By David Gibson
Religion News Service
VATICAN CITY (RNS) Ahead of his formal installation as pontiff on Tuesday (March 19), Pope Francis is sending clear signals that he intends to lead a papacy markedly different from his predecessor -- and perhaps different from that of any other pope in modern times.
In weekend meetings with the cardinals who elected him and in encounters with parishioners after Mass on Sunday, in a Saturday audience with journalists and in his first public appearance since his election, Francis set a tone of informality and approachability and indicated that it was no longer business as usual in the church.
As he concluded a Saturday morning meeting with some of the thousands of reporters who have been covering the papal transition, Francis said he would bless the group, but out of respect for their differences would not make the sign of the cross over the gathering. "Given that many of you do not belong to the Catholic Church, (and) others are nonbelievers, I give this blessing from my heart, in silence, to each of you, respecting the conscience of each one, but knowing that each of you is a child of God," he said, to applause.

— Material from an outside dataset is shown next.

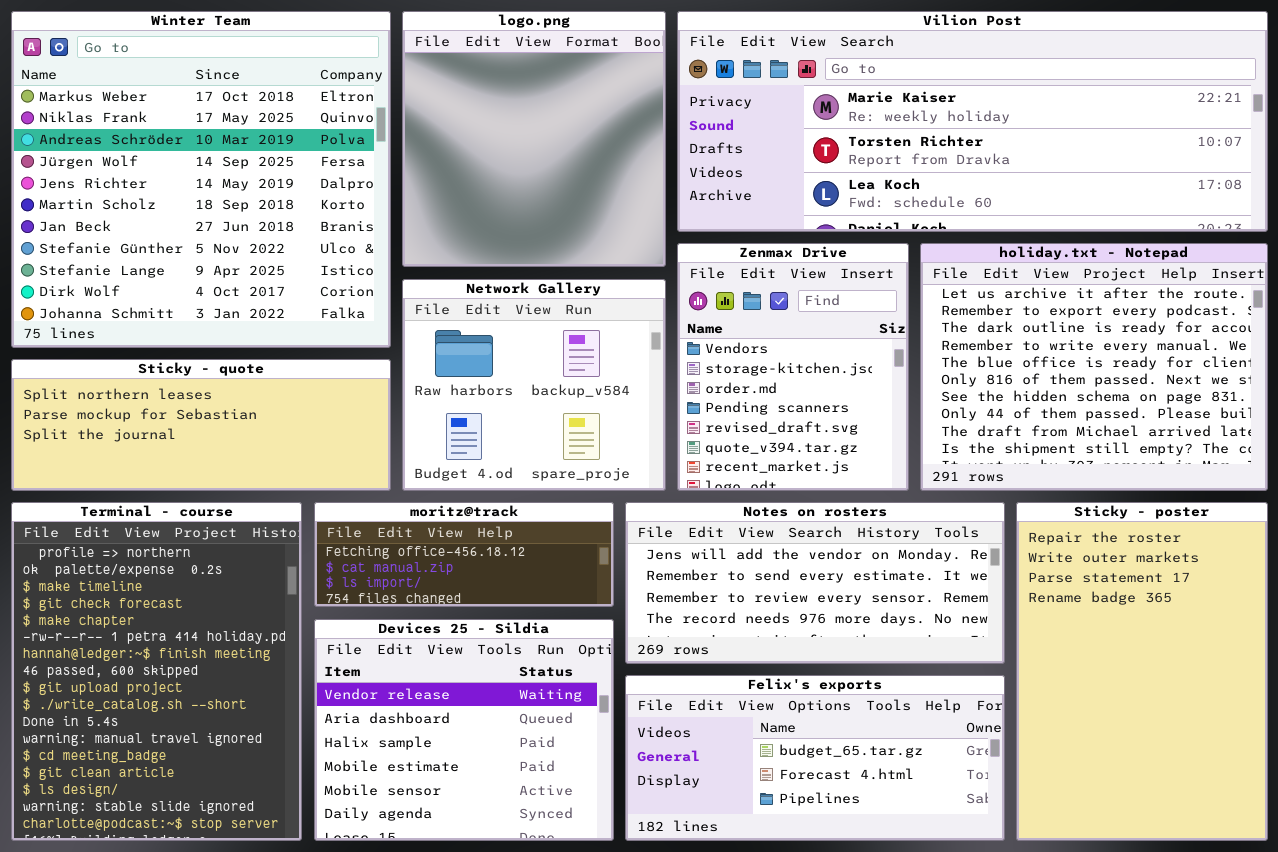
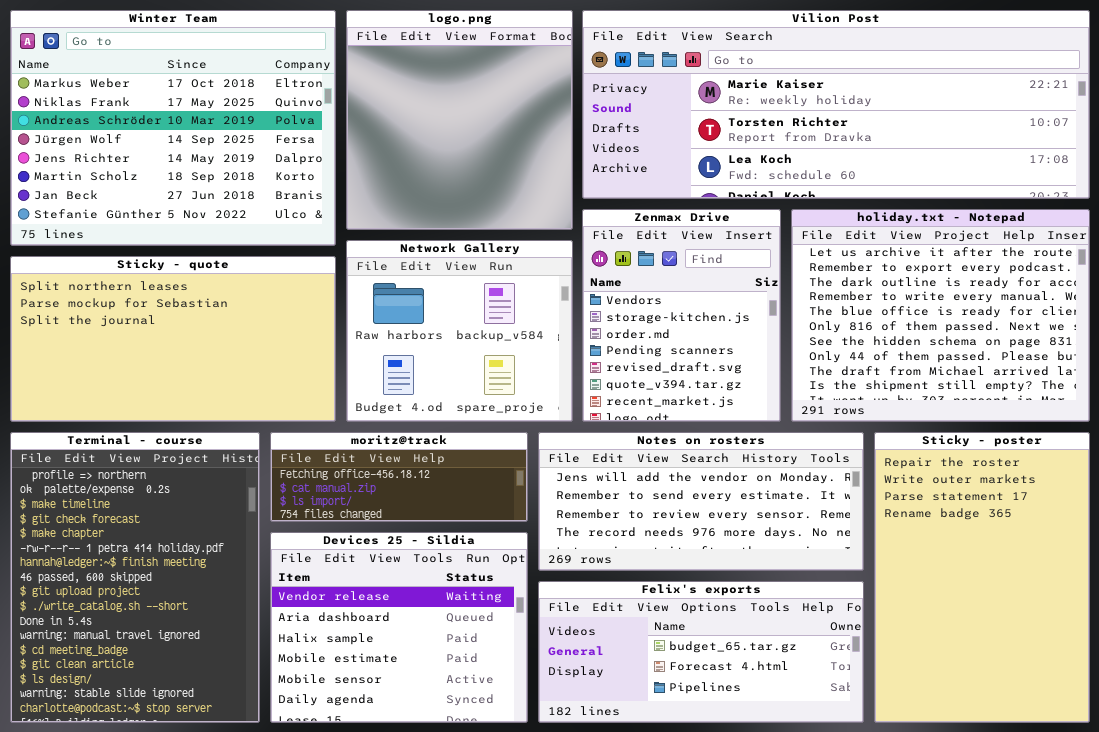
Winter Team: [11,11,391,348] -> [10,10,336,246], resized
Sticky - quote: [11,359,391,491] -> [10,256,336,422], resized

At the same event, Francis went off script to explicitly mention both the church's "virtues and her sins." In highlighting again his emphasis on solidarity with the poor, he indicated that it should extend beyond mere charity. "How much I would like a poor church, for the poor!" the pope exclaimed.
Also on Saturday, Francis reappointed the heads of Vatican departments of the scandal-plagued Roman Curia, as expected, but did so only provisionally. The Vatican stressed that the pope "wants to take some time to reflect, pray and discuss before making any definitive appointment or confirmation." When Benedict XVI was elected in 2005, he reappointed all the curial chiefs for the rest of their five-year terms, locking in a dysfunctional management team that was the focus of much criticism from the cardinals who elected Francis to clean house.
On Sunday, appearing from his apartment window overlooking St. Peter's Square, Francis recited the Angelus prayer with a huge and enthusiastic crowd of more than 150,000. In the midst of his brief and informal reflection, he praised by name the writings of Cardinal Walter Kasper, "a very sharp theologian," he said. Kasper's desire to open the church to reform has prompted sharp debates over the years with Benedict.
Earlier Sunday, the pope celebrated Mass at the small parish church of the Vatican, St. Ann's, just inside the Vatican gate, and stopped outside afterwards to greet each worshipper and kiss children on their heads as if he were the parish priest. He even stepped out of the gate onto the street where passersby got close enough to pat him on the back. His security detail appeared less enthusiastic about the outing.
Francis also continued to stress his role as the new Bishop of Rome, first among equals rather than the boss of all other bishops. He continued to refer to his "brother cardinals," and at every liturgy and at meals he insisted on standing or sitting with the bishops and priests instead of taking the special place reserved for the pope. Vatican experts saw that as an important sign of the kind of collaborative leadership model many have been looking for.
Above all, Francis continually displayed an informality that prompted writers to dub him "the casual pontiff."
His homilies and talks in the first days of his pontificate were usually unscripted and brief -- often just a few minutes -- and were filled with simple wisdom and sincerity and quips.
"Don't think that I am doing publicity for the books of my cardinals!" he said after mentioning Kasper's writings to the crowd on Sunday.
He also shunned the papal limousine and continued to wear the creaky black shoes that he had on when he arrived in Rome from Argentina for the conclave. And he told the cardinals to wear simple black cassocks when they came to see him rather than the more formal red choir robes with white linen-and-lace surplices.
"So long, Papal ermine and fancy lace! Welcome, simple cassock, and hopefully, ordinary black shoes! St. Francis must be overjoyed!!" tweeted an ecstatic Cardinal Roger Mahony of Los Angeles.
New York Cardinal Timothy Dolan told NBC's "Today" show that he's noticed "little signs that send signals." Yet such signals are important, especially following the pontificate of Benedict, who took an intense interest in wearing the most elaborate and extravagant vestments, including a pair of red leather shoes.
By contrast, Francis has been stressing God's love and forgiveness, as he did in his homilies on Sunday.
"We too, I think, are this people who, on one hand want to listen to Jesus, but on the other, sometimes we like to beat up on others, condemn the others," he said.
"The message of Jesus is mercy," he added. "For me, and I say this with humility, mercy is the strongest message of the Lord."